Items from a dataset:

= = = = =

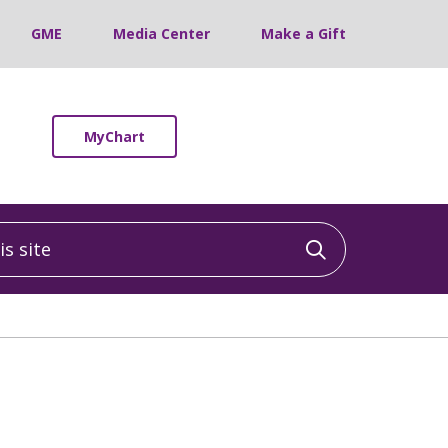
GME
Media Center
Make a Gift
MyChart
 site
Click to sea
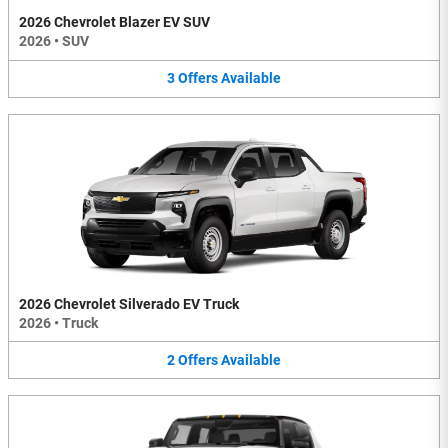
2026 Chevrolet Blazer EV SUV
2026
•
SUV
3
Offers
Available
2026 Chevrolet Silverado EV Truck
2026
•
Truck
2
Offers
Available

= = = = =

■ **Instructions to follow**
Restate the records above exactly, less any pictures.

■ **Reply to the task**
GME
Media Center
Make a Gift
MyChart
 site
Click to sea
2026 Chevrolet Blazer EV SUV
2026
•
SUV
3
Offers
Available
2026 Chevrolet Silverado EV Truck
2026
•
Truck
2
Offers
Available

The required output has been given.